Reproduce the lines below without alteration, starting at the line that contains "collectors: A. Rinehart" and ending at the line that contains "collection date as typed: 14 May 1965", both of these included.
+++ RECORDS SHOWN +++
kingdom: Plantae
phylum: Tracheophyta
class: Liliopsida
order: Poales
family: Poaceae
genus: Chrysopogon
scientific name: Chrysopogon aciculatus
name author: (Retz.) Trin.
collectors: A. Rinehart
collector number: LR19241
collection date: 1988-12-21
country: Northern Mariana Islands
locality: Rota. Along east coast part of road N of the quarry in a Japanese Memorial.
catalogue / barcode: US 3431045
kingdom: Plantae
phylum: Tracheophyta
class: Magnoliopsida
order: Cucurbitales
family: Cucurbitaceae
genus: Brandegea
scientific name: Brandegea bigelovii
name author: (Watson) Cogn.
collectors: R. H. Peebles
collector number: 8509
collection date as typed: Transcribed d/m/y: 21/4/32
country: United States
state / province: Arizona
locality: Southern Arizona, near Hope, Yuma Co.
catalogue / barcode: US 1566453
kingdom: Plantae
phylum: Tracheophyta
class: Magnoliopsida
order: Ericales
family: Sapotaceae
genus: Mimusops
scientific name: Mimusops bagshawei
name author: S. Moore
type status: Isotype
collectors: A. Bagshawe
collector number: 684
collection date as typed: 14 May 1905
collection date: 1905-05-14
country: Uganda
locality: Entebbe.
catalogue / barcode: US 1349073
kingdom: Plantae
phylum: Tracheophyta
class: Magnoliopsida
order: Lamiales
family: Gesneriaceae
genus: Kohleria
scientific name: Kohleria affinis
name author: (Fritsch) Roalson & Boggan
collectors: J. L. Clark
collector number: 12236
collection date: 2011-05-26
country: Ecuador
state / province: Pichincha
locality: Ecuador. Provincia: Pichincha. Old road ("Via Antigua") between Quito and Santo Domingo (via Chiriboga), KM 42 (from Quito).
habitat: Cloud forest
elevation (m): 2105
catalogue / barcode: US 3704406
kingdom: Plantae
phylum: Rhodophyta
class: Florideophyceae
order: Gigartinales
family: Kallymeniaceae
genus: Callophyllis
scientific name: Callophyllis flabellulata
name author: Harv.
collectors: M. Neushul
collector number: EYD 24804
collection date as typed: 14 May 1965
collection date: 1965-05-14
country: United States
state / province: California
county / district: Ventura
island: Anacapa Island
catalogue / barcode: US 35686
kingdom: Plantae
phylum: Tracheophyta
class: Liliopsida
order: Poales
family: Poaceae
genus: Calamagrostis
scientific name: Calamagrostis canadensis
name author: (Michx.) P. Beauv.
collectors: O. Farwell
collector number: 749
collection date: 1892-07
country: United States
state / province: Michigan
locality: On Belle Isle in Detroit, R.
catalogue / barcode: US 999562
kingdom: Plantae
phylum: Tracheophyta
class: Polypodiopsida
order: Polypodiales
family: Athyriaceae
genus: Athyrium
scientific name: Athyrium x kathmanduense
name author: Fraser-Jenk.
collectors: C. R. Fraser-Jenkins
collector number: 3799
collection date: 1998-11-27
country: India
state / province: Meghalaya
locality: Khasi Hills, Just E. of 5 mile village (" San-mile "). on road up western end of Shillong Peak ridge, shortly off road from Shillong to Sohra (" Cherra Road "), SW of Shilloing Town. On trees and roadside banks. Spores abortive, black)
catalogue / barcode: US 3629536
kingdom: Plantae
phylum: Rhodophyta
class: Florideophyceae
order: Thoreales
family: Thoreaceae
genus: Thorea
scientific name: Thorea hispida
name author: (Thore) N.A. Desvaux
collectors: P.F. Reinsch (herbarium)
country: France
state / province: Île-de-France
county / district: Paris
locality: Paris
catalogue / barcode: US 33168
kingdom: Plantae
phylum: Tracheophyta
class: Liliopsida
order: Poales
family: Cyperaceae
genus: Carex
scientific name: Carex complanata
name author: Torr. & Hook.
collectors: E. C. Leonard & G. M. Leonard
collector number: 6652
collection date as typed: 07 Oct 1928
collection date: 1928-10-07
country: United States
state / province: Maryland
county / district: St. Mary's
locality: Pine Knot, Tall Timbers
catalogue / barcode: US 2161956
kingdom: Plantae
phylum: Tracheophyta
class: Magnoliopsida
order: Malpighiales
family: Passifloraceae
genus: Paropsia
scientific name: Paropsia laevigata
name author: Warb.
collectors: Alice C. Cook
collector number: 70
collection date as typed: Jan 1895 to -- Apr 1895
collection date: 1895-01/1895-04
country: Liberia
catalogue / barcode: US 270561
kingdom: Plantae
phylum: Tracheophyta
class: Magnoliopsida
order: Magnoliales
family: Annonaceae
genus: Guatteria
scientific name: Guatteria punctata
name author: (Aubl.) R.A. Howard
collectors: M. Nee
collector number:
+++
FINAL ANSWER:
collectors: A. Rinehart
collector number: LR19241
collection date: 1988-12-21
country: Northern Mariana Islands
locality: Rota. Along east coast part of road N of the quarry in a Japanese Memorial.
catalogue / barcode: US 3431045
kingdom: Plantae
phylum: Tracheophyta
class: Magnoliopsida
order: Cucurbitales
family: Cucurbitaceae
genus: Brandegea
scientific name: Brandegea bigelovii
name author: (Watson) Cogn.
collectors: R. H. Peebles
collector number: 8509
collection date as typed: Transcribed d/m/y: 21/4/32
country: United States
state / province: Arizona
locality: Southern Arizona, near Hope, Yuma Co.
catalogue / barcode: US 1566453
kingdom: Plantae
phylum: Tracheophyta
class: Magnoliopsida
order: Ericales
family: Sapotaceae
genus: Mimusops
scientific name: Mimusops bagshawei
name author: S. Moore
type status: Isotype
collectors: A. Bagshawe
collector number: 684
collection date as typed: 14 May 1905
collection date: 1905-05-14
country: Uganda
locality: Entebbe.
catalogue / barcode: US 1349073
kingdom: Plantae
phylum: Tracheophyta
class: Magnoliopsida
order: Lamiales
family: Gesneriaceae
genus: Kohleria
scientific name: Kohleria affinis
name author: (Fritsch) Roalson & Boggan
collectors: J. L. Clark
collector number: 12236
collection date: 2011-05-26
country: Ecuador
state / province: Pichincha
locality: Ecuador. Provincia: Pichincha. Old road ("Via Antigua") between Quito and Santo Domingo (via Chiriboga), KM 42 (from Quito).
habitat: Cloud forest
elevation (m): 2105
catalogue / barcode: US 3704406
kingdom: Plantae
phylum: Rhodophyta
class: Florideophyceae
order: Gigartinales
family: Kallymeniaceae
genus: Callophyllis
scientific name: Callophyllis flabellulata
name author: Harv.
collectors: M. Neushul
collector number: EYD 24804
collection date as typed: 14 May 1965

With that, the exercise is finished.